### Work request
Change every "lens line" in the data to "camera line" and give the lines back otherwise unchanged, omitting the pictures.

### Dataset extract
Start of Block

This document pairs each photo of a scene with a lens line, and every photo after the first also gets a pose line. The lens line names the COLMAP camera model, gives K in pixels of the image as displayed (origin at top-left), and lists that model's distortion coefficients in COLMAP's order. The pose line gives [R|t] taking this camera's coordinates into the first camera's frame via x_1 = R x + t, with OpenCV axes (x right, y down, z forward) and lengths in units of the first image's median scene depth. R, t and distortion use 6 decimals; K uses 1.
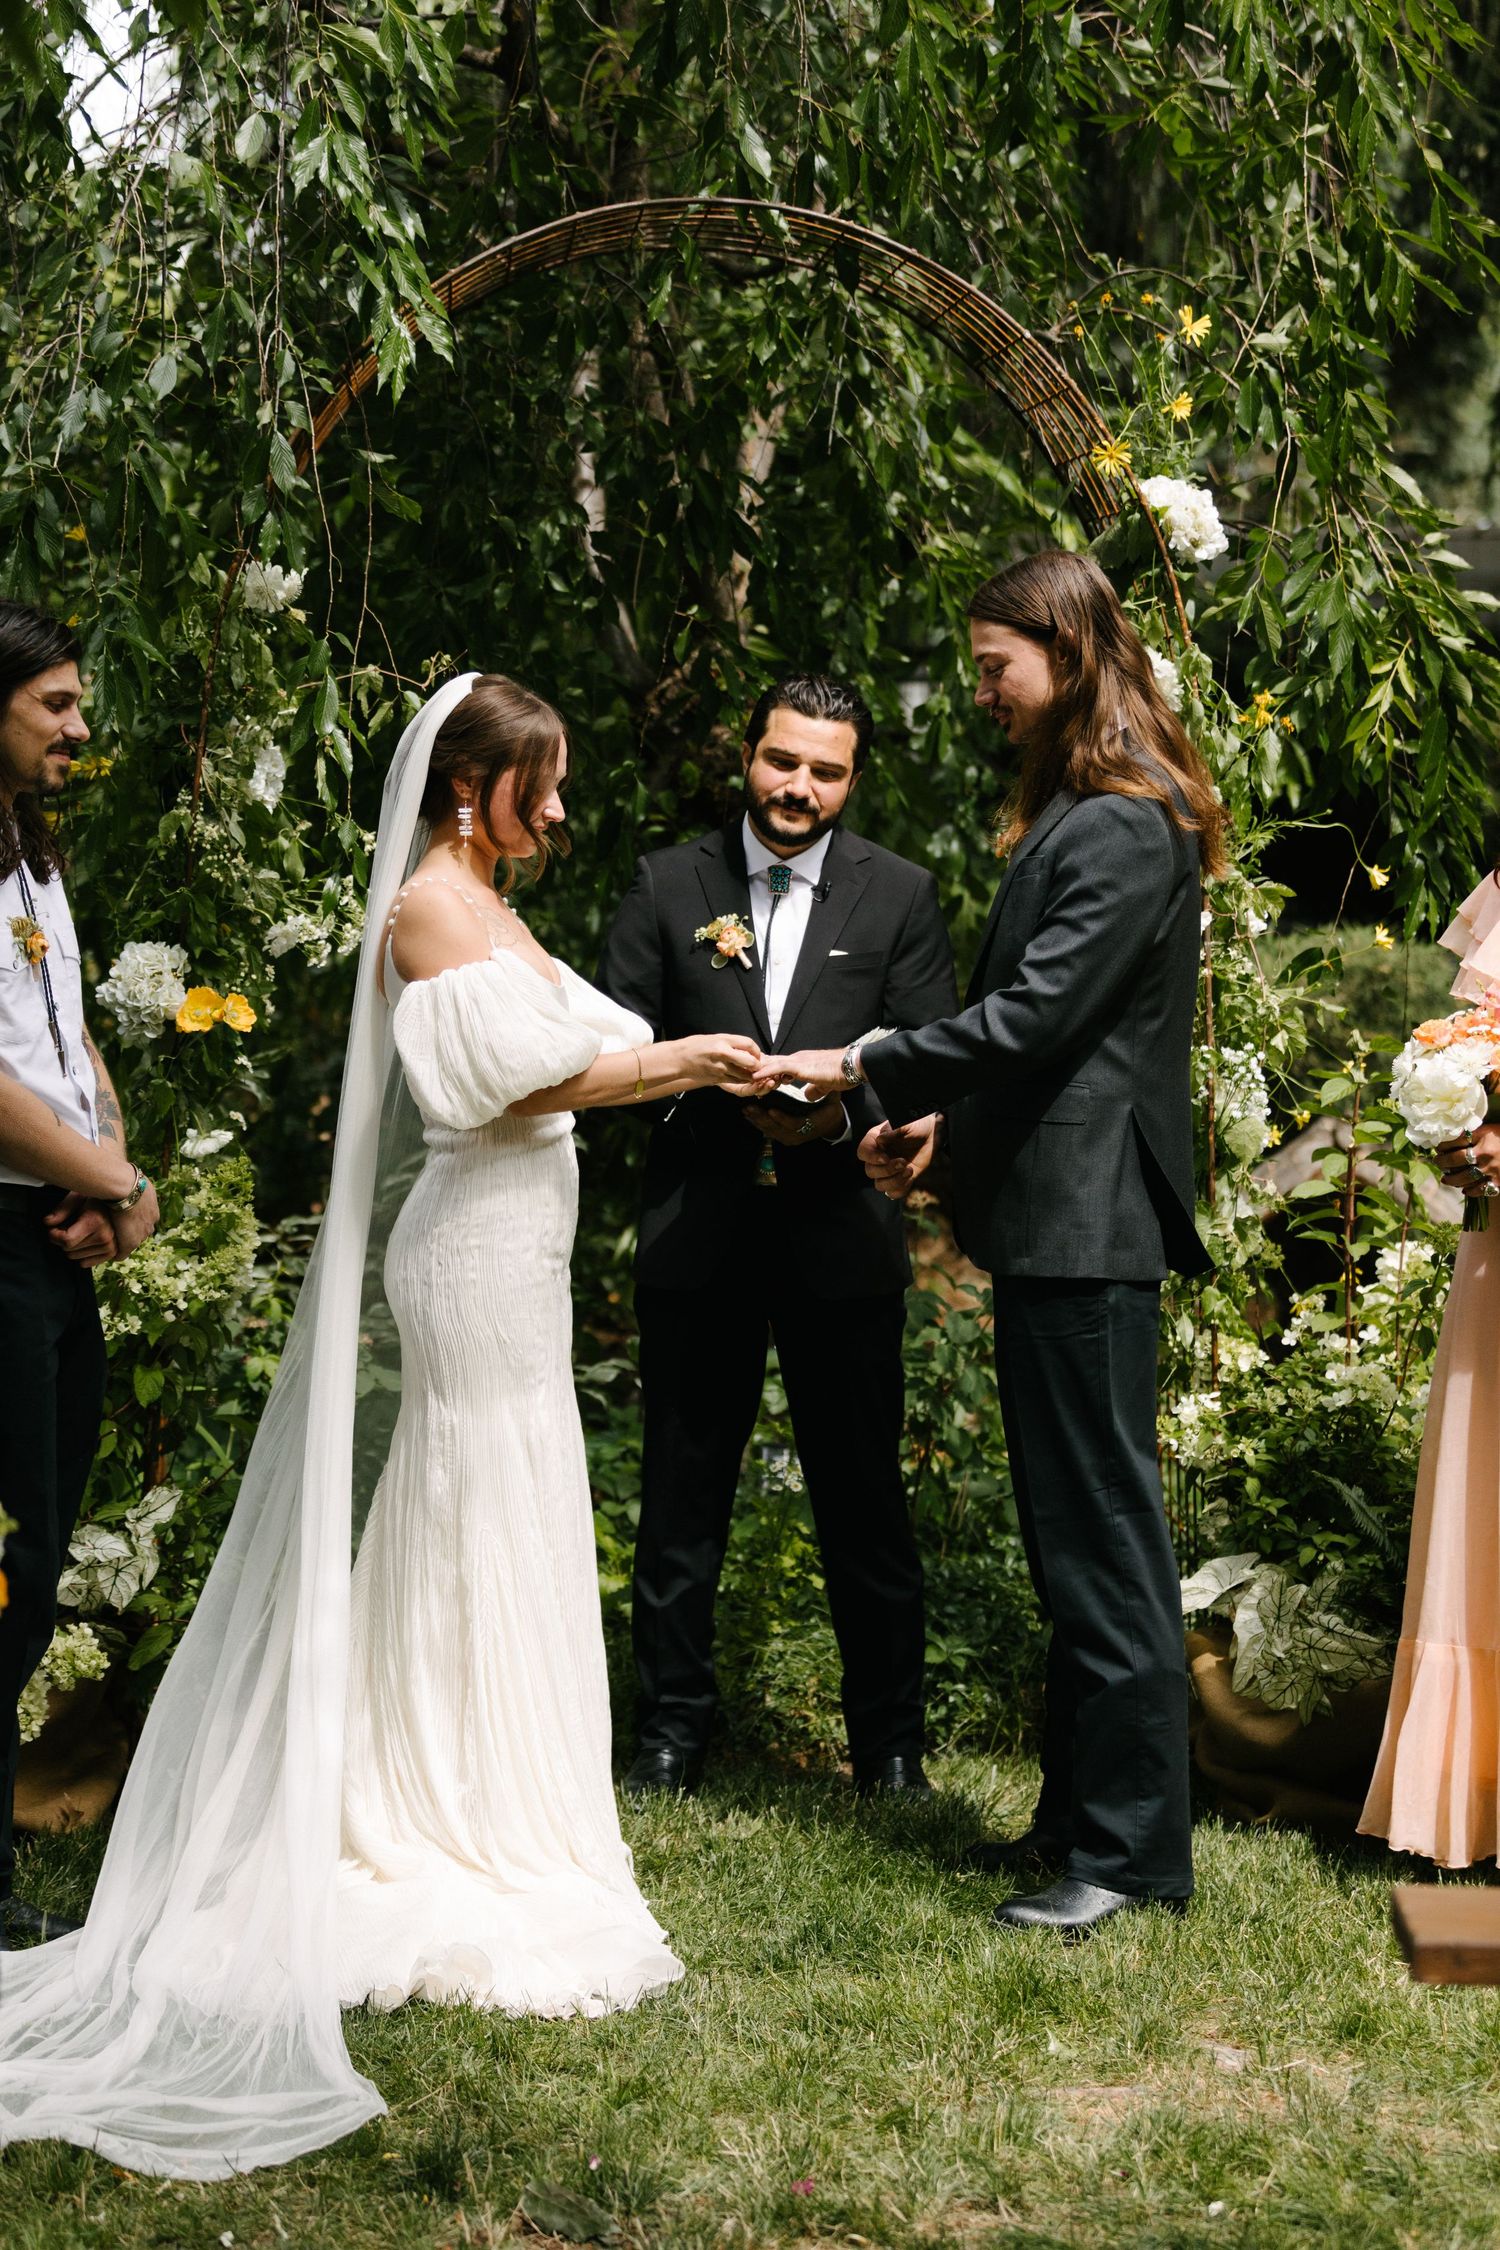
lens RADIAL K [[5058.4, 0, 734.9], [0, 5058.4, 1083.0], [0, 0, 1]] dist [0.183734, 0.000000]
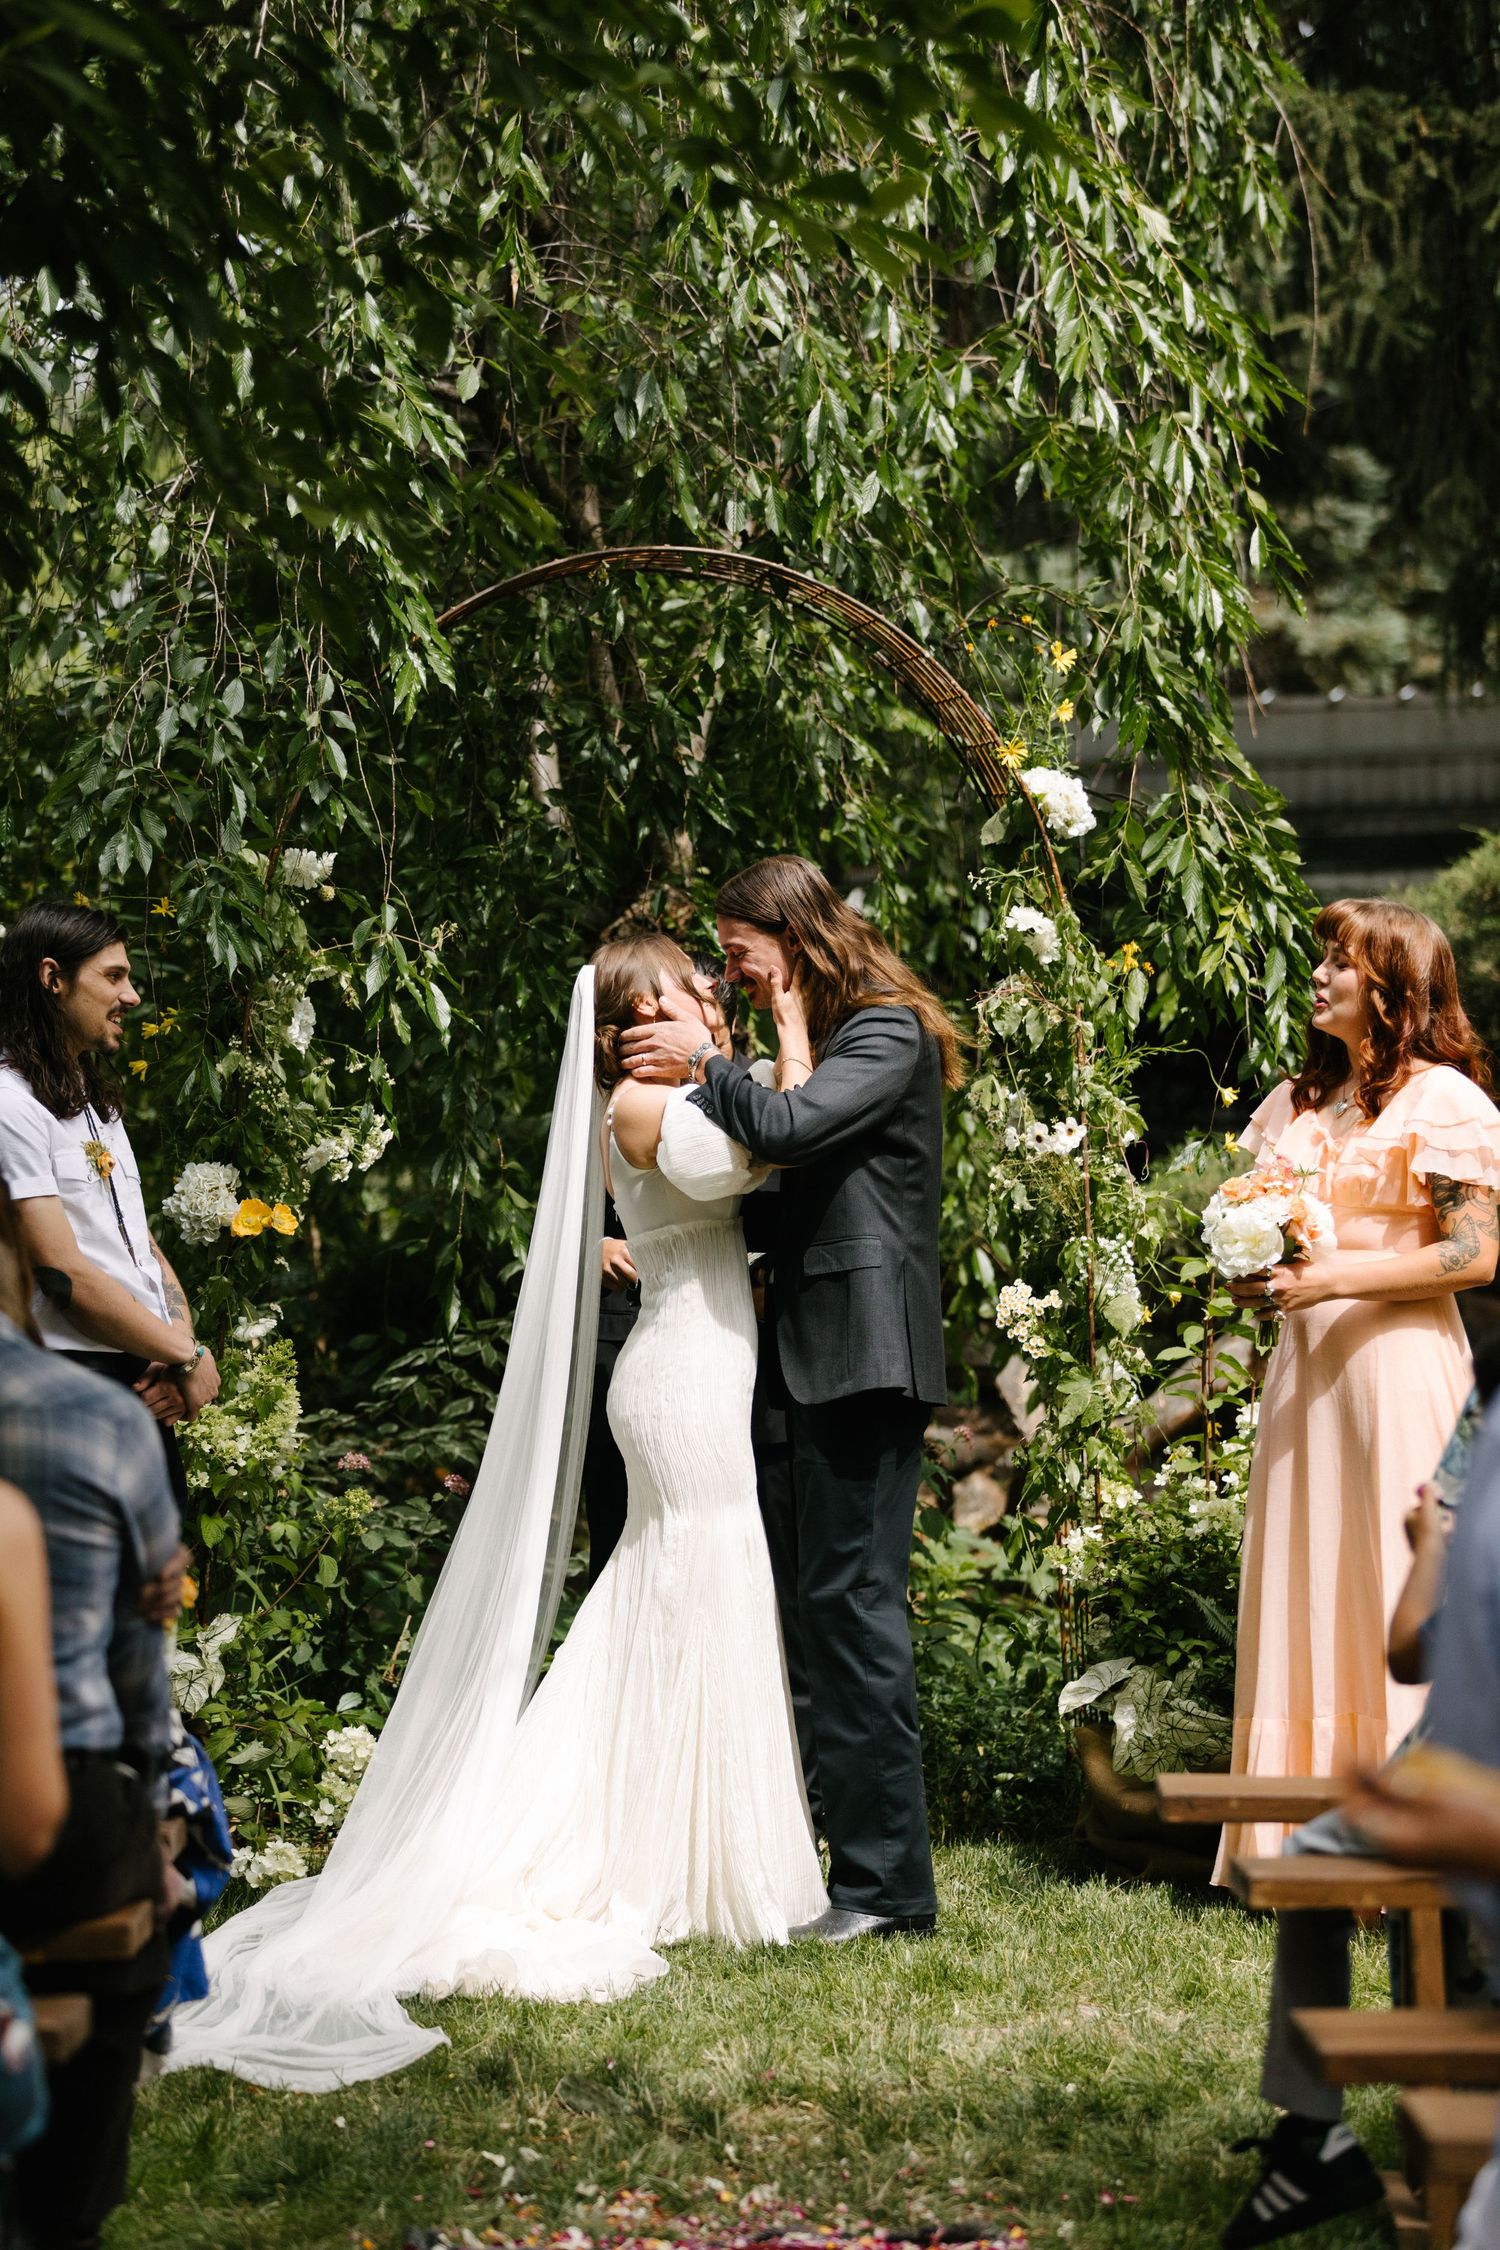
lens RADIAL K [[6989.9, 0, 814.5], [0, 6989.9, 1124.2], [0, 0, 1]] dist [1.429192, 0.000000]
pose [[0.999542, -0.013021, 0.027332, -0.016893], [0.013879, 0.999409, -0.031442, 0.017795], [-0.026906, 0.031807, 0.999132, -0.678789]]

End of Block

### Written answer
This document pairs each photo of a scene with a camera line, and every photo after the first also gets a pose line. The camera line names the COLMAP camera model, gives K in pixels of the image as displayed (origin at top-left), and lists that model's distortion coefficients in COLMAP's order. The pose line gives [R|t] taking this camera's coordinates into the first camera's frame via x_1 = R x + t, with OpenCV axes (x right, y down, z forward) and lengths in units of the first image's median scene depth. R, t and distortion use 6 decimals; K uses 1.
lens RADIAL K [[5058.4, 0, 734.9], [0, 5058.4, 1083.0], [0, 0, 1]] dist [0.183734, 0.000000]
lens RADIAL K [[6989.9, 0, 814.5], [0, 6989.9, 1124.2], [0, 0, 1]] dist [1.429192, 0.000000]
pose [[0.999542, -0.013021, 0.027332, -0.016893], [0.013879, 0.999409, -0.031442, 0.017795], [-0.026906, 0.031807, 0.999132, -0.678789]]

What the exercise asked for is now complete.